■ **About this exercise**: Reprint the lines below as they are, minus the pictures.

■ **Supplied information**:
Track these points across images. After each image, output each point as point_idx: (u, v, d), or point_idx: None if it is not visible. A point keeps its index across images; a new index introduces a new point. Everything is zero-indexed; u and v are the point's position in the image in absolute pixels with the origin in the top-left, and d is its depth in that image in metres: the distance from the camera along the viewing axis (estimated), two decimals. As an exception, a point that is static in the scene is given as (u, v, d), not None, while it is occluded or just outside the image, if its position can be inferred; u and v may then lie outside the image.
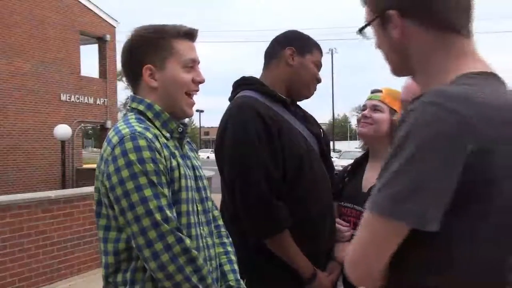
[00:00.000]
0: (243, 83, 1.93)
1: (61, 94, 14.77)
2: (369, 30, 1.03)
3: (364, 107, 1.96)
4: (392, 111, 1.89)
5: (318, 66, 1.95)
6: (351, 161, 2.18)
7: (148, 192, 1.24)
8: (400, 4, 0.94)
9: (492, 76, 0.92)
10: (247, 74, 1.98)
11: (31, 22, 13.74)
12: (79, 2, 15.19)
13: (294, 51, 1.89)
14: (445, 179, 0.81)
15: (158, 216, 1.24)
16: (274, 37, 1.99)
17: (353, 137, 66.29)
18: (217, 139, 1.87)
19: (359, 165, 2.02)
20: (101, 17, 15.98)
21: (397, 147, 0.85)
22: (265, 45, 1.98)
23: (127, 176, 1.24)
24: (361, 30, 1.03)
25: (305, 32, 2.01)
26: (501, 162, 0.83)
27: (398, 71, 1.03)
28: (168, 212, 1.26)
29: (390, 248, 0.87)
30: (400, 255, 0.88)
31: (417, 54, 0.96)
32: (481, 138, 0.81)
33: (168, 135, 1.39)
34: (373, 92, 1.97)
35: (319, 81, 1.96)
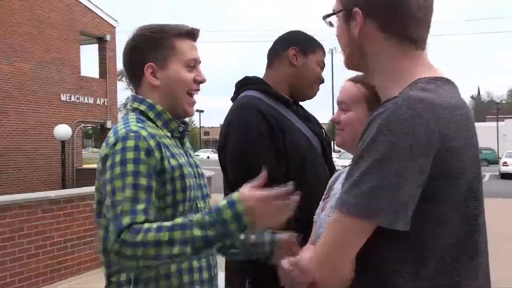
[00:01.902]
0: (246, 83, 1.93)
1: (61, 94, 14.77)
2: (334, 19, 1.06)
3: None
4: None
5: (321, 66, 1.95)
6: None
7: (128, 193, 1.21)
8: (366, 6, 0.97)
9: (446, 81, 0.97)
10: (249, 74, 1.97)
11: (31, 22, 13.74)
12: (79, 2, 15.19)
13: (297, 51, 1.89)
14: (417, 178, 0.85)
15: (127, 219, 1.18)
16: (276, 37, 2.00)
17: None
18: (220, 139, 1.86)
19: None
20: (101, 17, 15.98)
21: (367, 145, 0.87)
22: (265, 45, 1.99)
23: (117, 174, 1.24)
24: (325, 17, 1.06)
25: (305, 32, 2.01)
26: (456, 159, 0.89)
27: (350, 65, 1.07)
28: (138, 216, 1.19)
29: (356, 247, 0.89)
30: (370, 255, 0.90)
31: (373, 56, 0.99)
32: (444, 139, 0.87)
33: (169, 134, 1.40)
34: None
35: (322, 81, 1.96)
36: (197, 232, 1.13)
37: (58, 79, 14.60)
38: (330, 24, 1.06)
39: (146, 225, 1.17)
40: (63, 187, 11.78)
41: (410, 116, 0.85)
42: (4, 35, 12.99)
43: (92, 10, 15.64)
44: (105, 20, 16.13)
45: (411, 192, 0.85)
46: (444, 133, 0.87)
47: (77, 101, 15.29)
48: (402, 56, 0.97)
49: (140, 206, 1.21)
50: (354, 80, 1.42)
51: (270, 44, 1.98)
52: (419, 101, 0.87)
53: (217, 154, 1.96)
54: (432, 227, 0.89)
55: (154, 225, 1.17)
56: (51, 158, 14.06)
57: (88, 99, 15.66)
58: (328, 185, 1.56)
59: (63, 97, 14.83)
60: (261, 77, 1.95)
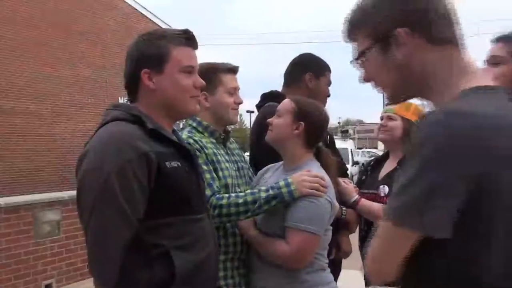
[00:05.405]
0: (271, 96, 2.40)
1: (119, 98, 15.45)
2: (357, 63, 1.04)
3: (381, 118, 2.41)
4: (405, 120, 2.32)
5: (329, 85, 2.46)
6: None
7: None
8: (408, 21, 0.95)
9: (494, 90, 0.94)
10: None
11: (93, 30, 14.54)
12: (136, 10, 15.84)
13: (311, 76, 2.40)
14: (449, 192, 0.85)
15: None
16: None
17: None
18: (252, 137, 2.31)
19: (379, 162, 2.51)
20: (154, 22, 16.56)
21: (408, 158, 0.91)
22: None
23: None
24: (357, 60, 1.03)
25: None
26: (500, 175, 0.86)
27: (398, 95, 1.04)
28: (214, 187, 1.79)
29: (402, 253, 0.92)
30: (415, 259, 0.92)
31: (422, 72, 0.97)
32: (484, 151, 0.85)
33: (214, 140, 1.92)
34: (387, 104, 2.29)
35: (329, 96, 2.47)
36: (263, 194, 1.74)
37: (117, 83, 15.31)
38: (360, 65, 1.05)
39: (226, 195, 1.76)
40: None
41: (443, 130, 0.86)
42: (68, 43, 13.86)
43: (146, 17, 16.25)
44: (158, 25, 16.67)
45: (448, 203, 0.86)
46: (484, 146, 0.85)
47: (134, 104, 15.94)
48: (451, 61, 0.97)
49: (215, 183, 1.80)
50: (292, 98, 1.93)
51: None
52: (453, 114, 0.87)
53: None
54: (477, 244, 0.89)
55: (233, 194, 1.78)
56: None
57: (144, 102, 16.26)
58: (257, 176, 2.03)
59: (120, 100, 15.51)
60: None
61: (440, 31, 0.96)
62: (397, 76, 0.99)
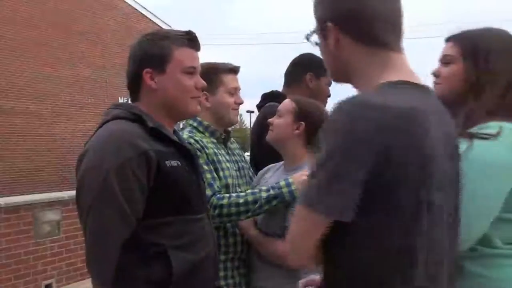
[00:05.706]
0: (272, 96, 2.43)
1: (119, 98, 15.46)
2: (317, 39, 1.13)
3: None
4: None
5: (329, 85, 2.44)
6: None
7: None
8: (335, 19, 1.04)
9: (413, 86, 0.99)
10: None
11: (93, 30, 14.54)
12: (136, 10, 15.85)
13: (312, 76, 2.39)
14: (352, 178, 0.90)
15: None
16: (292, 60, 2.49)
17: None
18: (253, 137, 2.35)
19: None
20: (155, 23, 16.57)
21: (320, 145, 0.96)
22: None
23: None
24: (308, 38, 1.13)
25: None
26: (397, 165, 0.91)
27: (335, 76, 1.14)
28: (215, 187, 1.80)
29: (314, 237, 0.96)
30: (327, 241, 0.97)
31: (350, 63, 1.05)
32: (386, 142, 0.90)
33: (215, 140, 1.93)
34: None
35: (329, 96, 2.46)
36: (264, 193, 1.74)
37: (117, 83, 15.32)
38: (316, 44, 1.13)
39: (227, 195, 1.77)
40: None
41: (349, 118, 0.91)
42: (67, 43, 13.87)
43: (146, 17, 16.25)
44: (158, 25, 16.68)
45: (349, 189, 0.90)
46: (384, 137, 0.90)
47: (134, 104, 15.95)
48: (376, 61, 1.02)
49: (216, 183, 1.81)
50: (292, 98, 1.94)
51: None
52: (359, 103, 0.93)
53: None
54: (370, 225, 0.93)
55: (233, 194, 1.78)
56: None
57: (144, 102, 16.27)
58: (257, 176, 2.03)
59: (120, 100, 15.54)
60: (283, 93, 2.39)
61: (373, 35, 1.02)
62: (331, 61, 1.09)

■ **Response below**:
Track these points across images. After each image, output each point as point_idx: (u, v, d), or point_idx: None if it is not visible. A point keeps its index across images; a new index introduces a new point. Everything is zero-indexed; u and v are the point's position in the image in absolute pixels with the origin in the top-left, and d is its depth in that image in metres: the distance from the camera along the viewing axis (estimated), two decimals. As an exception, a point that is static in the scene is given as (u, v, d), not None, while it is occluded or just outside the image, if its position can be inferred; u and v may then lie outside the image.
[00:00.000]
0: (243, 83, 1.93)
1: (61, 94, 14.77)
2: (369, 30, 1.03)
3: (364, 107, 1.96)
4: (392, 111, 1.89)
5: (318, 66, 1.95)
6: (351, 161, 2.18)
7: (148, 192, 1.24)
8: (400, 4, 0.94)
9: (492, 76, 0.92)
10: (247, 74, 1.98)
11: (31, 22, 13.74)
12: (79, 2, 15.19)
13: (294, 51, 1.89)
14: (445, 179, 0.81)
15: (158, 216, 1.24)
16: (274, 37, 1.99)
17: (353, 137, 66.29)
18: (217, 139, 1.87)
19: (359, 165, 2.02)
20: (101, 17, 15.98)
21: (397, 147, 0.85)
22: (265, 45, 1.98)
23: (127, 176, 1.24)
24: (361, 30, 1.03)
25: (305, 32, 2.01)
26: (501, 162, 0.83)
27: (398, 71, 1.03)
28: (168, 212, 1.26)
29: (390, 248, 0.87)
30: (400, 255, 0.88)
31: (417, 54, 0.96)
32: (481, 138, 0.81)
33: (168, 135, 1.39)
34: (373, 92, 1.97)
35: (319, 81, 1.96)
[00:01.902]
0: (246, 83, 1.93)
1: (61, 94, 14.77)
2: (334, 19, 1.06)
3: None
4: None
5: (321, 66, 1.95)
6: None
7: (128, 193, 1.21)
8: (366, 6, 0.97)
9: (446, 81, 0.97)
10: (249, 74, 1.97)
11: (31, 22, 13.74)
12: (79, 2, 15.19)
13: (297, 51, 1.89)
14: (417, 178, 0.85)
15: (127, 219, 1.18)
16: (276, 37, 2.00)
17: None
18: (220, 139, 1.86)
19: None
20: (101, 17, 15.98)
21: (367, 145, 0.87)
22: (265, 45, 1.99)
23: (117, 174, 1.24)
24: (325, 17, 1.06)
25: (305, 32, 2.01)
26: (456, 159, 0.89)
27: (350, 65, 1.07)
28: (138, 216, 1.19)
29: (356, 247, 0.89)
30: (370, 255, 0.90)
31: (373, 56, 0.99)
32: (444, 139, 0.87)
33: (169, 134, 1.40)
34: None
35: (322, 81, 1.96)
36: (197, 232, 1.13)
37: (58, 79, 14.60)
38: (330, 24, 1.06)
39: (146, 225, 1.17)
40: (63, 187, 11.78)
41: (410, 116, 0.85)
42: (4, 35, 12.99)
43: (92, 10, 15.64)
44: (105, 20, 16.13)
45: (411, 192, 0.85)
46: (444, 133, 0.87)
47: (77, 101, 15.29)
48: (402, 56, 0.97)
49: (140, 206, 1.21)
50: (354, 80, 1.42)
51: (270, 44, 1.98)
52: (419, 101, 0.87)
53: (217, 154, 1.96)
54: (432, 227, 0.89)
55: (154, 225, 1.17)
56: (51, 158, 14.06)
57: (88, 99, 15.66)
58: (328, 185, 1.56)
59: (63, 97, 14.83)
60: (261, 77, 1.95)
[00:05.405]
0: (271, 96, 2.40)
1: (119, 98, 15.45)
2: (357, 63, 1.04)
3: (381, 118, 2.41)
4: (405, 120, 2.32)
5: (329, 85, 2.46)
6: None
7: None
8: (408, 21, 0.95)
9: (494, 90, 0.94)
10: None
11: (93, 30, 14.54)
12: (136, 10, 15.84)
13: (311, 76, 2.40)
14: (449, 192, 0.85)
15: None
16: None
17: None
18: (252, 137, 2.31)
19: (379, 162, 2.51)
20: (154, 22, 16.56)
21: (408, 158, 0.91)
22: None
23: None
24: (357, 60, 1.03)
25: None
26: (500, 175, 0.86)
27: (398, 95, 1.04)
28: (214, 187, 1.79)
29: (402, 253, 0.92)
30: (415, 259, 0.92)
31: (422, 72, 0.97)
32: (484, 151, 0.85)
33: (214, 140, 1.92)
34: (387, 104, 2.29)
35: (329, 96, 2.47)
36: (263, 194, 1.74)
37: (117, 83, 15.31)
38: (360, 65, 1.05)
39: (226, 195, 1.76)
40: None
41: (443, 130, 0.86)
42: (68, 43, 13.86)
43: (146, 17, 16.25)
44: (158, 25, 16.67)
45: (448, 203, 0.86)
46: (484, 146, 0.85)
47: (134, 104, 15.94)
48: (451, 61, 0.97)
49: (215, 183, 1.80)
50: (292, 98, 1.93)
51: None
52: (453, 114, 0.87)
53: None
54: (477, 244, 0.89)
55: (233, 194, 1.78)
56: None
57: (144, 102, 16.26)
58: (257, 176, 2.03)
59: (120, 100, 15.51)
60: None
61: (440, 31, 0.96)
62: (397, 76, 0.99)
[00:05.706]
0: (272, 96, 2.43)
1: (119, 98, 15.46)
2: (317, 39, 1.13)
3: None
4: None
5: (329, 85, 2.44)
6: None
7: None
8: (335, 19, 1.04)
9: (413, 86, 0.99)
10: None
11: (93, 30, 14.54)
12: (136, 10, 15.85)
13: (312, 76, 2.39)
14: (352, 178, 0.90)
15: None
16: (292, 60, 2.49)
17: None
18: (253, 137, 2.35)
19: None
20: (155, 23, 16.57)
21: (320, 145, 0.96)
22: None
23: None
24: (308, 38, 1.13)
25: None
26: (397, 165, 0.91)
27: (335, 76, 1.14)
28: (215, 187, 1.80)
29: (314, 237, 0.96)
30: (327, 241, 0.97)
31: (350, 63, 1.05)
32: (386, 142, 0.90)
33: (215, 140, 1.93)
34: None
35: (329, 96, 2.46)
36: (264, 193, 1.74)
37: (117, 83, 15.32)
38: (316, 44, 1.13)
39: (227, 195, 1.77)
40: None
41: (349, 118, 0.91)
42: (67, 43, 13.87)
43: (146, 17, 16.25)
44: (158, 25, 16.68)
45: (349, 189, 0.90)
46: (384, 137, 0.90)
47: (134, 104, 15.95)
48: (376, 61, 1.02)
49: (216, 183, 1.81)
50: (292, 98, 1.94)
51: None
52: (359, 103, 0.93)
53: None
54: (370, 225, 0.93)
55: (233, 194, 1.78)
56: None
57: (144, 102, 16.27)
58: (257, 176, 2.03)
59: (120, 100, 15.54)
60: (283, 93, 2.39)
61: (373, 35, 1.02)
62: (331, 61, 1.09)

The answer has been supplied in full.